La realidad detrás de los escenarios de la música tropical suele esconder un ritmo de trabajo tan vertiginoso como extenuante. Karina La Princesita visitó los estudios del programa "Otro día perdido", conducido por Mario Pergolini en El Trece, y dejó a todos sin palabras al detallar la impactante cifra de presentaciones que llegó a acumular en sus comienzos. Al ser consultada sobre su récord histórico de shows en un solo fin de semana, la artista confesó de manera directa: "Hice 34 shows entre viernes, sábado y domingo".
Karina La Princesita recordó el lado más oscuro de su carrera: "Llegué a hacer 34 shows en un fin de semana y escupía sangre"
En una reveladora entrevista, una de las máximas referentes de la música tropical rememoró las extremas condiciones laborales de sus inicios en la industria. El quiebre físico que la obligó a poner límites y el desafío de consolidar su carácter en un ambiente laboral históricamente dominado por hombres.

Ante la mirada incrédula del equipo del programa, la cantante contextualizó aquella vertiginosa seguidilla que tuvo lugar en la provincia de Santiago del Estero durante la época de carnaval. "Empezábamos a las 3 de la tarde, con 50 grados de calor, y terminábamos a las 9 de la mañana del otro día, sin parar", describió la intérprete de "Corazón mentiroso".

Este exigente esquema laboral se realizaba bajo un régimen donde ella no tenía poder de decisión sobre su propia agenda. "Antes yo no decidía", aclaró, señalando que la presión de los productores y managers de la movida no daba espacio para las negativas.

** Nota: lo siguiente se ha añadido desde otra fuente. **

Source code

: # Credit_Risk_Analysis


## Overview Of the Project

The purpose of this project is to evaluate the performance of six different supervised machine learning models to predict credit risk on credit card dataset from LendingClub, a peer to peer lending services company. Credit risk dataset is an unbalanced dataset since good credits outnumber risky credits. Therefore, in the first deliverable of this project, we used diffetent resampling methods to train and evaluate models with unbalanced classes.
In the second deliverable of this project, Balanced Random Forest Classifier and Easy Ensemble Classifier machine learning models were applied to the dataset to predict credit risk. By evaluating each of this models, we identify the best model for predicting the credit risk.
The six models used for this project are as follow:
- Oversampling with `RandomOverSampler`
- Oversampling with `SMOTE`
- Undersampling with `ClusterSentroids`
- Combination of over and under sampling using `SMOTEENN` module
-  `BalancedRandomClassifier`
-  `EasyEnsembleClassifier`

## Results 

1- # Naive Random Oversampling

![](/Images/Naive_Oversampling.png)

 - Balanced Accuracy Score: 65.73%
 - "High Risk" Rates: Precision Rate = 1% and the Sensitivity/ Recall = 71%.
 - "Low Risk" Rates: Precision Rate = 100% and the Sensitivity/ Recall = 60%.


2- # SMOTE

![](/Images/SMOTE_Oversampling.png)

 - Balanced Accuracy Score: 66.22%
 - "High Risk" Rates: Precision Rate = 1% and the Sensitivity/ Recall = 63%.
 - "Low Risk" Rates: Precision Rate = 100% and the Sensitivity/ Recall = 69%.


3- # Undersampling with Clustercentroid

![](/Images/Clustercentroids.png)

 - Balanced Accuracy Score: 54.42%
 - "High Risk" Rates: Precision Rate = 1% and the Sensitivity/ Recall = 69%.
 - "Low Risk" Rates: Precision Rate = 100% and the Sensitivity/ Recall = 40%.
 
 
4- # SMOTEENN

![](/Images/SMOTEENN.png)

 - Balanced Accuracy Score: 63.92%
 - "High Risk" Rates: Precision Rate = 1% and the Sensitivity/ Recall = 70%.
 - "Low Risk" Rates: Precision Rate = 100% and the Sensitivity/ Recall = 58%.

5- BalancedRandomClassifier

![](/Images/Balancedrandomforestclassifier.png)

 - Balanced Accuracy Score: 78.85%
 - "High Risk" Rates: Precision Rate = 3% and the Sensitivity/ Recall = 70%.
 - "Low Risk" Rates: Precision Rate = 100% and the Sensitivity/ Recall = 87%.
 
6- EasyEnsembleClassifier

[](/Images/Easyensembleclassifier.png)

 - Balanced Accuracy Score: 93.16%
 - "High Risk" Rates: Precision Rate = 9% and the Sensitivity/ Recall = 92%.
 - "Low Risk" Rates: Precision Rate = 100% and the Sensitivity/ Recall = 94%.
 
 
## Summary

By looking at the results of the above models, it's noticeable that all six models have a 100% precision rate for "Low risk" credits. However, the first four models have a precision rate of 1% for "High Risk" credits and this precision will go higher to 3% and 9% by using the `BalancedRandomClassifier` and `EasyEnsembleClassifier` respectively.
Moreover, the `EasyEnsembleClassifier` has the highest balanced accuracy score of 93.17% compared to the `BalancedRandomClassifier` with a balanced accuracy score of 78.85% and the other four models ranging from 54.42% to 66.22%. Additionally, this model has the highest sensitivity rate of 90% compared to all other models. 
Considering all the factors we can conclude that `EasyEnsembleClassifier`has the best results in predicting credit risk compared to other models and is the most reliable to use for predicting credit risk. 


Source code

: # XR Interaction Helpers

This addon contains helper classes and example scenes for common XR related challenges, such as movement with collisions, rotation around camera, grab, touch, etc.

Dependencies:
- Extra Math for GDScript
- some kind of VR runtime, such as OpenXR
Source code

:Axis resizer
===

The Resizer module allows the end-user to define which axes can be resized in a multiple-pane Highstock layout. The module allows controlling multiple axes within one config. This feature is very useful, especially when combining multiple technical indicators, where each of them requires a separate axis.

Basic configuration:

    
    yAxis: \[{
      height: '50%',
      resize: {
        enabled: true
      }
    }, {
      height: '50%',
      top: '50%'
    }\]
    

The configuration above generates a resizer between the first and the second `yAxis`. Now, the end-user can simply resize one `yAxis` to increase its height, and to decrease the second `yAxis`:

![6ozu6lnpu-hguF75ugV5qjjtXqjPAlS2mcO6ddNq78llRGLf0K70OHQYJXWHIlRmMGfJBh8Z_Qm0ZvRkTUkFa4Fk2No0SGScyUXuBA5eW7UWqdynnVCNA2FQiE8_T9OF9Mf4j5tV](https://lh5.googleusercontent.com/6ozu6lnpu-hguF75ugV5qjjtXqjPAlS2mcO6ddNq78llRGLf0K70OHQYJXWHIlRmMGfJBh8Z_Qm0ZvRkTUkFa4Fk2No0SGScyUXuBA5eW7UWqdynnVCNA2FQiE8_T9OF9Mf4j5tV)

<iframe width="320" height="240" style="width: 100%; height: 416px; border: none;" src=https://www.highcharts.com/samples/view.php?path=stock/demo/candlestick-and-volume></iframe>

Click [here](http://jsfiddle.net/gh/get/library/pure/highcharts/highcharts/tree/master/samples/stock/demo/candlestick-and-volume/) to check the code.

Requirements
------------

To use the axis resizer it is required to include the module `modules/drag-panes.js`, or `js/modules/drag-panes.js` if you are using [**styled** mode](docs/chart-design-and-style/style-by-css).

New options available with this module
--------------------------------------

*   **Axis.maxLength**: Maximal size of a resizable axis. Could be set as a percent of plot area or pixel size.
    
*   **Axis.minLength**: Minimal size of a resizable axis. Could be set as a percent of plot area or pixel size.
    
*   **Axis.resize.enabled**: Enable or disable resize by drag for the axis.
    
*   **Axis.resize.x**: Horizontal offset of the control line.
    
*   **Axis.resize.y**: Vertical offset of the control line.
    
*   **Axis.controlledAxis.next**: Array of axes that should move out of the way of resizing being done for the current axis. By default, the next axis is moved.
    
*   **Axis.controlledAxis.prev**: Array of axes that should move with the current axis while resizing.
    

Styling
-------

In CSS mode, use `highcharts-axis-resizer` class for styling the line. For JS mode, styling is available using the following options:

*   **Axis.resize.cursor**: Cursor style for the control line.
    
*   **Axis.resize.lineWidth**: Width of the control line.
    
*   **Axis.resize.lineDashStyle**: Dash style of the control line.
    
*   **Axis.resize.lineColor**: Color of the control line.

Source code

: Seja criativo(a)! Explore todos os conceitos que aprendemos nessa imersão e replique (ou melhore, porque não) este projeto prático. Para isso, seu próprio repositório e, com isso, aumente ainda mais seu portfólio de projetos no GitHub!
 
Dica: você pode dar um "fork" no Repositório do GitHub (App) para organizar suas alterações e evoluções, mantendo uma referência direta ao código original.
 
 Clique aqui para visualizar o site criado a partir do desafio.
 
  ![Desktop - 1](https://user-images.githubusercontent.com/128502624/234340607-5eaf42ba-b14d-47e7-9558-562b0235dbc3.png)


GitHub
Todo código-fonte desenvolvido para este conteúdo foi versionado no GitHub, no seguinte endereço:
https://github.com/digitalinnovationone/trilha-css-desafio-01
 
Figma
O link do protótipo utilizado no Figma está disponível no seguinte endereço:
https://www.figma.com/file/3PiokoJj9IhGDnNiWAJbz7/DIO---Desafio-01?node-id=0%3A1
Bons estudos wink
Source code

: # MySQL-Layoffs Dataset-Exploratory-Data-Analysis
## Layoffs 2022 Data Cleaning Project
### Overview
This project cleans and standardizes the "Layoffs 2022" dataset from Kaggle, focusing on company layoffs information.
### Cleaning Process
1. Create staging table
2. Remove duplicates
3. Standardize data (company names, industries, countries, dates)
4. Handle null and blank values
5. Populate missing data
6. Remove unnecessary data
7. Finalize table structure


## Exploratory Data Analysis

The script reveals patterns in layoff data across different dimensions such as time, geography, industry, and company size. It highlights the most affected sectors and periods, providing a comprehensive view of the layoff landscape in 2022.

Sin embargo, el esfuerzo desmedido terminó pasando factura de la peor manera. "Frené porque ya a lo último me salieron quistes en las cuerdas vocales, cantaba y escupía sangre", reveló con crudeza sobre las graves lesiones que sufrió en su garganta.

El cuerpo habla y el carácter se forja
La cantante reflexionó sobre el desgaste emocional y físico de aquellos años, puntualizando que su actual representante —quien en esa época se desempeñaba como su manager de giras— presenciaba en primera fila el alarmante deterioro de su salud tras bajarse de cada escenario. "Cuando a veces vos no tenés la valentía de decir 'no, hasta acá', el cuerpo habla", sentenció la vocalista.
Para hacer aún más compleja la situación de sus inicios, Karina expuso que semejante nivel de explotación y sacrificio no se veía reflejado de ninguna manera en sus ingresos económicos: la enorme cantidad de conciertos no se traducía en ganancias proporcionales para ella. Frente a este crudo relato, el propio Mario Pergolini adhirió analizando que, desde afuera de la industria, el público general muchas veces asume que todo es disfrute y entretenimiento, ignorando por completo el sufrimiento y el padecimiento real del artista detrás de escena.

Hacerse respetar en un mundo de hombres
Haber ingresado a la industria de la cumbia con apenas 18 años implicó para la cantante un doble desafío, no solo por las condiciones contractuales abusivas, sino por el sesgo de género que imperaba (y aún persiste) en los espacios de toma de decisiones del ambiente.

"Los jefes, los músicos, todos son hombres y es muy difícil que haya mujeres", lamentó Karina sobre la conformación estructural de la movida tropical en sus inicios. Pergolini remarcó que, a la distancia, siempre transmitió la imagen de ser una mujer firme y "que pone los puntos", algo que la propia artista ratificó con orgullo pero con una clara salvedad histórica: "Tengo carácter, sí. Parece que ya lo tenía, pero como que lo desarrollé mucho más en este trabajo. Costaba un poco que me escucharan".